La hermandad Salesiana del Santo Cristo de las Penas y María Santísima del Auxilio celebró esta mañana una Solemne Función con la que se despedían de la iglesia de la Pastora, templo que acogió a los Titulares de esta corporación nazarena desde sus primeros pasos. El altar de cultos se dispuso bajo el coro, cara a cara frente a la Divina Pastora.

Numerosa cera ilumina al Cristo de las Penas, que preside el Calvario junto a la Virgen del Auxilio y San Juan Evangelista. La Virgen del Auxilio, preciosa, lleva manto negro bordado, préstamo de la hermandad del Amor. Claveles rojos para el Señor de las Penas y blancos para el discípulo amado y la Dolorosa Salesiana.

El cansancio es vencido por la ilusión.
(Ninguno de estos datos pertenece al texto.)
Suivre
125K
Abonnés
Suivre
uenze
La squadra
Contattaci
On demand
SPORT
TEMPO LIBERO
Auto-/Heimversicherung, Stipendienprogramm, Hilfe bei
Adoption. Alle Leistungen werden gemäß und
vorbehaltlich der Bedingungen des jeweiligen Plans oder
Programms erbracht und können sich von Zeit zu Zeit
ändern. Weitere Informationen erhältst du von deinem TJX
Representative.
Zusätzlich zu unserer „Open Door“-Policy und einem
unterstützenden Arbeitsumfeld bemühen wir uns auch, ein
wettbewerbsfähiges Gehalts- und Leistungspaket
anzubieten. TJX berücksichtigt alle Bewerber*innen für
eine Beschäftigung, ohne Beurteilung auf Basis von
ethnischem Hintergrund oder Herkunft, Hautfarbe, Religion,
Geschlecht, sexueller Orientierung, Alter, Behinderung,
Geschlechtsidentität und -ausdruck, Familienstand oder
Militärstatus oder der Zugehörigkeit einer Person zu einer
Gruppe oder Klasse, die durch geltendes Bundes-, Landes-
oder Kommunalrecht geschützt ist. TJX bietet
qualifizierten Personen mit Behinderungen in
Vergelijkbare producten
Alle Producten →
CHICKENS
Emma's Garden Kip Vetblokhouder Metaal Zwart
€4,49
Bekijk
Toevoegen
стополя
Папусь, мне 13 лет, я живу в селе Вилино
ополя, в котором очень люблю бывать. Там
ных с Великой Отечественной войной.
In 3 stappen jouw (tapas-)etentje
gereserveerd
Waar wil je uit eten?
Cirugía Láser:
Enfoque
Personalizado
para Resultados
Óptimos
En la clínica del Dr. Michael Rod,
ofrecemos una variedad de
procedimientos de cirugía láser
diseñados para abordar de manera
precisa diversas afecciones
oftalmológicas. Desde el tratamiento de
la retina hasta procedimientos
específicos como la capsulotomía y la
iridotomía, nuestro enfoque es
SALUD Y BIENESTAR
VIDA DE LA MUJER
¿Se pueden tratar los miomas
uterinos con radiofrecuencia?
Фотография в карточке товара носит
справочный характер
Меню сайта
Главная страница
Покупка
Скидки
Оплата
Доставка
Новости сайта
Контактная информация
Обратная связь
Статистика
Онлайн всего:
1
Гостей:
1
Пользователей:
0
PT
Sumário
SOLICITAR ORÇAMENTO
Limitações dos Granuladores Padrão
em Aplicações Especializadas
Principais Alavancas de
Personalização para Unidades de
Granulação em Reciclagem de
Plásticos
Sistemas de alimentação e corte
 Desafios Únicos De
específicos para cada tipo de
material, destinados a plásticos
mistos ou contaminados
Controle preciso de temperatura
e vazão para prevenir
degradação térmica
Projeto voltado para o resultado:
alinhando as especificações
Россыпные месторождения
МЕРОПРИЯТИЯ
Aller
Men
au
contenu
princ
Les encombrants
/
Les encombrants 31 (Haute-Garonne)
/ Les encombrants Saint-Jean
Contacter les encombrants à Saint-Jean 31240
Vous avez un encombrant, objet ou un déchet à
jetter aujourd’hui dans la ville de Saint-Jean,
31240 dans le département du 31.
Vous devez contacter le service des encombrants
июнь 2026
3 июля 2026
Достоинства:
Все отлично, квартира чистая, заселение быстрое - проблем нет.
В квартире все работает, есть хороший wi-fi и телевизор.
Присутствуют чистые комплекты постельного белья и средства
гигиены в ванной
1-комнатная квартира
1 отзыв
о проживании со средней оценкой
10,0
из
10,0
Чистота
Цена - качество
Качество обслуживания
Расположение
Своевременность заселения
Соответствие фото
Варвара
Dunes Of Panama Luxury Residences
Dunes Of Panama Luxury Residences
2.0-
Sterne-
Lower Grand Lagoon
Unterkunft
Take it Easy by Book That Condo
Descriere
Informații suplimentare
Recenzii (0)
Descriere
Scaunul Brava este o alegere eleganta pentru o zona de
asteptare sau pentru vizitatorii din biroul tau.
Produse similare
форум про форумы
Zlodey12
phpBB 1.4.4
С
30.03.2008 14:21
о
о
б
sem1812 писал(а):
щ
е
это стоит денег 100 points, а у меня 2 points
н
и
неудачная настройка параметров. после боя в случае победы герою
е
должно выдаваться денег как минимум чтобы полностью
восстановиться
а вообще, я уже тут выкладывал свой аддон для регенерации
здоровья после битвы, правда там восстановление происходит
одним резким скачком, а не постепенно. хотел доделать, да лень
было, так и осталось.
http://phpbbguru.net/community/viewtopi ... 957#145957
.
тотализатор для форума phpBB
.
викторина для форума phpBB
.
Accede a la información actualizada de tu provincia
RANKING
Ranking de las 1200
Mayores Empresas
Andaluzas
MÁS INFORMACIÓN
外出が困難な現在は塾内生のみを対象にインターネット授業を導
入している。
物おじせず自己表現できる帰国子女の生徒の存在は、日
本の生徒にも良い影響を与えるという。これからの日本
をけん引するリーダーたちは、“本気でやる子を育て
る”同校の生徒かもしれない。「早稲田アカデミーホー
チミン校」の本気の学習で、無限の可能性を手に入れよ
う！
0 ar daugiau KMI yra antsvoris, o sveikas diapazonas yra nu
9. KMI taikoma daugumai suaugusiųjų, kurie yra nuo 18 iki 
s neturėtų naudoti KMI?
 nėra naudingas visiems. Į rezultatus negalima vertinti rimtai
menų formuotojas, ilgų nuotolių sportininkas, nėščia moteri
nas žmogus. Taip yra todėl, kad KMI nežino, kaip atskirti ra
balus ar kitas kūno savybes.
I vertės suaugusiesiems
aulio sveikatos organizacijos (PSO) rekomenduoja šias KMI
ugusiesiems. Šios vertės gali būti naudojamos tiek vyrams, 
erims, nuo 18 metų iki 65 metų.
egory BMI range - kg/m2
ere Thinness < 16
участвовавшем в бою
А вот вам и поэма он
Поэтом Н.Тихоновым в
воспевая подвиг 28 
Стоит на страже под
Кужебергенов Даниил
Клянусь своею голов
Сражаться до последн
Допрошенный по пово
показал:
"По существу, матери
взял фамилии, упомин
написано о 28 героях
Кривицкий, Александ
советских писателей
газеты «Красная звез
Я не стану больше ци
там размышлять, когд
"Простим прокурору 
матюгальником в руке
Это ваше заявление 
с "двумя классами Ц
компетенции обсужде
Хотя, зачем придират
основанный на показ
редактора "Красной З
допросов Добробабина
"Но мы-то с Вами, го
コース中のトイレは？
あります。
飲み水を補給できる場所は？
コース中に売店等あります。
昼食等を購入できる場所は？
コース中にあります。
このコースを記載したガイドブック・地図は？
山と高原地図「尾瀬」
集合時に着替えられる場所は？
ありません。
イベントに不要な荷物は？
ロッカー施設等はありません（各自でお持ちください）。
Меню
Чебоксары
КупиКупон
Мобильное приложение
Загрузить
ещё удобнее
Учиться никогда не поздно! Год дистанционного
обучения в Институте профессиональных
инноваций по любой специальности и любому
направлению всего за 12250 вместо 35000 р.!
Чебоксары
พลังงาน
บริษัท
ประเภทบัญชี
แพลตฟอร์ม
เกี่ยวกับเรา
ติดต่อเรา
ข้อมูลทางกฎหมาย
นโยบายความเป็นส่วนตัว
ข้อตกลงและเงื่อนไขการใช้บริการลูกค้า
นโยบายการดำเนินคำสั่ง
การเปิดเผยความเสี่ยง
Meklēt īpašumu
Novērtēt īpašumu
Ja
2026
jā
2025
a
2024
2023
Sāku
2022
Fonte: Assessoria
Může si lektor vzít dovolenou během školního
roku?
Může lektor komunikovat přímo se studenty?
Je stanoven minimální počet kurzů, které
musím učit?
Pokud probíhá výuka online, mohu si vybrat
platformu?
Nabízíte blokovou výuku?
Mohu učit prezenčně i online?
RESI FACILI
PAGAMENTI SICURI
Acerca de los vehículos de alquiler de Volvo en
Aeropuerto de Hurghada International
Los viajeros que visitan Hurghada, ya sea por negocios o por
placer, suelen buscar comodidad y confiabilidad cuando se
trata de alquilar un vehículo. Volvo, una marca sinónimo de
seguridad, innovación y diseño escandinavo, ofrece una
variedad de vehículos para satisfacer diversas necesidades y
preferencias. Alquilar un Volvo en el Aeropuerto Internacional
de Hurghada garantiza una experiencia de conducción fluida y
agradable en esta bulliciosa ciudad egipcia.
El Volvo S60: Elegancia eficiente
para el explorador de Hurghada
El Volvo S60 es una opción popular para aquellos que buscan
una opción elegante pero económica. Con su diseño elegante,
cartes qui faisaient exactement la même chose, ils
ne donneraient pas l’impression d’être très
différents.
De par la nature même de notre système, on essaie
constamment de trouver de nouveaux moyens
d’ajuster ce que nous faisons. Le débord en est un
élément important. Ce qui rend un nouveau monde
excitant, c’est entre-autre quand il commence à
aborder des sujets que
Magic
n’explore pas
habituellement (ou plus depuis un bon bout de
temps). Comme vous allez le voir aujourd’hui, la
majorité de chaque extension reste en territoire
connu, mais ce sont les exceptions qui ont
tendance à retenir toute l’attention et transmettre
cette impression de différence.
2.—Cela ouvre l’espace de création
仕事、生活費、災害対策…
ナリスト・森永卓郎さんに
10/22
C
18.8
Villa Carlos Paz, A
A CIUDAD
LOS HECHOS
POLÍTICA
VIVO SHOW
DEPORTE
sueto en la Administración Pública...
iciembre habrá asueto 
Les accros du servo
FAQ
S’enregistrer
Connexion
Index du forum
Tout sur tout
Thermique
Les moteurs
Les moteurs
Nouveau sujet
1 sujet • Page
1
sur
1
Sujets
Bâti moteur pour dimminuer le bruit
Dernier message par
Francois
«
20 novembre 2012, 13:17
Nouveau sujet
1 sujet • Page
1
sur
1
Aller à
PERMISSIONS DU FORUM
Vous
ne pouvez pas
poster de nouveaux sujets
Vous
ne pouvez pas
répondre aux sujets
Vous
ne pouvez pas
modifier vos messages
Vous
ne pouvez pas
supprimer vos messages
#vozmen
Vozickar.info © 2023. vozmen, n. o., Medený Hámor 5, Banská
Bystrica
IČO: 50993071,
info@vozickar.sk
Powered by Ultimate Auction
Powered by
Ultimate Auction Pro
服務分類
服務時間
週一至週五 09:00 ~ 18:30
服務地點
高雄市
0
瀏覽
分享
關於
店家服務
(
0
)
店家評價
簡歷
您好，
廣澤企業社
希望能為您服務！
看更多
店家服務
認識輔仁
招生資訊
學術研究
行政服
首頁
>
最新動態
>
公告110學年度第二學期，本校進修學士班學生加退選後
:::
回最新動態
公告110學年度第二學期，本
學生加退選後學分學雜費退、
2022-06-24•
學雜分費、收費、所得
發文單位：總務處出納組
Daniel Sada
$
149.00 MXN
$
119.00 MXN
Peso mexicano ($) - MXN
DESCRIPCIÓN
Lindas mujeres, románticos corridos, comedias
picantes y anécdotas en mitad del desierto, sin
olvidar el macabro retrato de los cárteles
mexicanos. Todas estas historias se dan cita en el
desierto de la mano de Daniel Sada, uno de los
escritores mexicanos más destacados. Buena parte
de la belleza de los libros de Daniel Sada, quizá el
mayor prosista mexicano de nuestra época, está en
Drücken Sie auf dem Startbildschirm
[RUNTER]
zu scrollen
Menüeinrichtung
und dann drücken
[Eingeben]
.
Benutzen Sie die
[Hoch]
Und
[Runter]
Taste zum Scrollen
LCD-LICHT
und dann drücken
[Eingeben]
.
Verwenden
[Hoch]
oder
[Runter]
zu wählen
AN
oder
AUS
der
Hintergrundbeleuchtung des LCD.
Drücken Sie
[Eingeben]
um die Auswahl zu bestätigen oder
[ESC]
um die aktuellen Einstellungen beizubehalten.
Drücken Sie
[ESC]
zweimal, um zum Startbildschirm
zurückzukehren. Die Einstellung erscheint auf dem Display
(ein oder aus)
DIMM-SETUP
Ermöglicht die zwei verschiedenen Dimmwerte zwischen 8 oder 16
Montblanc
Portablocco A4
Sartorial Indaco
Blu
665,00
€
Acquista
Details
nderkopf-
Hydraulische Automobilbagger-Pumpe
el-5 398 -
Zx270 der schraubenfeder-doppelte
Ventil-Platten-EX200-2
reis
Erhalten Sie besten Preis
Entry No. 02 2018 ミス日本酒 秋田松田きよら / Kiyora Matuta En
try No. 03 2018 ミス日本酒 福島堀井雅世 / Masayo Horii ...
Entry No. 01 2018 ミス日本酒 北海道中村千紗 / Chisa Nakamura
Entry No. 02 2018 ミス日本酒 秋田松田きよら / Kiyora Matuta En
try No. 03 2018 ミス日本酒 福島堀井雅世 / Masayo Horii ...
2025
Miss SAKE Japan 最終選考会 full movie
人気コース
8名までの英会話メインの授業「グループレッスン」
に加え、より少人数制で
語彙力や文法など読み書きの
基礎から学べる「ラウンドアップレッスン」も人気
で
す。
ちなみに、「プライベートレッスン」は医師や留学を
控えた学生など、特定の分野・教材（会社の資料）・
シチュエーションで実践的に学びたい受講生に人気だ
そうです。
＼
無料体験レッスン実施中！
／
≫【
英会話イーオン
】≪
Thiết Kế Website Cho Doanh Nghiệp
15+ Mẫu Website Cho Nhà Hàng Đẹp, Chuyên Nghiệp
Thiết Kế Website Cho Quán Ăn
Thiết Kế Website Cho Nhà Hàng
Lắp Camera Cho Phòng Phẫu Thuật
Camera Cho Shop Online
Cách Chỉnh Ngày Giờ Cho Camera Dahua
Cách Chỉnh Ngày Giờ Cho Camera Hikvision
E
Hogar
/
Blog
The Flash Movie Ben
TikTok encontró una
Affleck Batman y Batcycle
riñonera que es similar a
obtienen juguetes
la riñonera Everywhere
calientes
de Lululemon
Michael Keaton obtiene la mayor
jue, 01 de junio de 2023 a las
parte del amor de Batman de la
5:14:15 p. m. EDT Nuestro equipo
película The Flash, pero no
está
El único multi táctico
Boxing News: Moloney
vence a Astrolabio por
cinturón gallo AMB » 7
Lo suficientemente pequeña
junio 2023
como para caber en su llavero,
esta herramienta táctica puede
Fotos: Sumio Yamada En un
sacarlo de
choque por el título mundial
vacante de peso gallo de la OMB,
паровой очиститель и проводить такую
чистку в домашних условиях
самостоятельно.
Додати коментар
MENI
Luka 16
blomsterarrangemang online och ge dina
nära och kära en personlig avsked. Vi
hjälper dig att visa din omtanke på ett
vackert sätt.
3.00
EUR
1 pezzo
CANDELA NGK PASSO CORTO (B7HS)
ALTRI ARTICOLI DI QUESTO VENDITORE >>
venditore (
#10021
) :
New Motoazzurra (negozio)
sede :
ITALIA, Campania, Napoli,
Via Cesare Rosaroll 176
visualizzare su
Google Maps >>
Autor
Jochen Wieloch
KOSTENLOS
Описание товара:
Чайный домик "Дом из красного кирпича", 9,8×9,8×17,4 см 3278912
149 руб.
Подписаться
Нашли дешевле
Las ganas de volver a casa, pueden con todo, porque el Santuario de María Auxiliadora siempre fue su casa, a pesar de todo. Pena por dejar la Pastora, por dejar este templo donde la hermandad ha alcanzado su mayoría de edad. Es como cuando un hijo deja la casa y se muda cerca, en este caso a escasos metros de su actual sede. Y encima al cuidado de dos Madres, María Auxiliadora y la Divina Pastora.

Las andas estaban listas para que a las seis de la tarde la hermandad de los Salesianos escriba un nuevo capítulo de su historia. Allá donde vayan siempre formarán parte de la grey que protege la Divina Pastora.